Google has unveiled a significant advancement in AI-driven content creation by integrating its cutting-edge video generation model, Veo 2, into the Gemini platform.
In a blog post, Google said that:
This fusion empowers users to transform text prompts into high-quality, eight-second video clips, marking a new era in digital storytelling.
The journey began with the introduction of Gemini in December 2023, Google's most capable and general AI model designed to be multimodal, seamlessly understanding and operating across text, code, audio, image, and video.
Gemini was built from the ground up to be flexible and efficient, capable of running on everything from data centers to mobile devices.
In May 2024, Google announced Veo, a multimodal video generation model capable of producing 1080p videos beyond a minute long.
By December 2024, Veo 2 was released, offering enhanced realism and fidelity, improved understanding of real-world physics, and advanced motion capabilities.
Now, with the integration of Veo 2 into Gemini, users can generate eight-second videos at 720p resolution directly from text prompts.
These videos are delivered as MP4 files in a 16:9 landscape format and come watermarked with SynthID to indicate AI generation. Users can also share their creations directly to platforms like TikTok and YouTube.
The convergence of Gemini and Veo 2 signifies a leap forward in AI-powered content creation, offering users an intuitive and powerful toolset to bring their ideas to life through text and video.
At this time, Google’s applications of Veo 2 is kind of basic. But the CEO of Google DeepMind, Demis Hassabis, said that the company plans to eventually combine its Gemini AI models with its Veo models to improve the former’s understanding of the physical world.

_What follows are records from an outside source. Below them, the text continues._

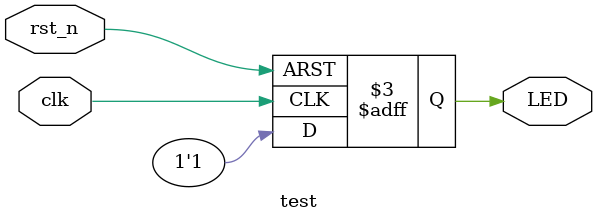
<source format=v>
module test(
	input clk,
	input rst_n,
	
	output reg LED
);

always@(posedge clk or negedge rst_n)begin
	if(!rst_n)
		LED <= 0;
	else
		LED <= 1;
end

endmodule
</source>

Along with the Gemini and Veo 2 integration news, Google is also making Whisk Animate — a tool that lets users transform an image into an eight-second video with Veo 2 — available to Google One AI Premium subscribers.
This builds upon Google’s existing Whisk tool, which lets users create AI-generated mashups of images. Whisk Animate is available to subscribers globally through Google Labs.
This integration is available to Gemini Advanced subscribers, who can access Veo 2 from the model drop-down menu in the Gemini app on both web and mobile platforms. Additionally, Google introduced Whisk Animate, a companion tool that transforms static images into video clips using Veo 2, further expanding creative possibilities.
It's worth noting that there is a limit to how many videos users can create per month, and that Google Workspace business and education plans aren’t supported at the moment, the company said.
At this time, creators and artists are increasingly worried about tools like Veo 2, or OpenAI's Sora and more, which are threatening the entire creative industries.
With video generators, creating a unique video is only a prompt away. Not everyone likes this.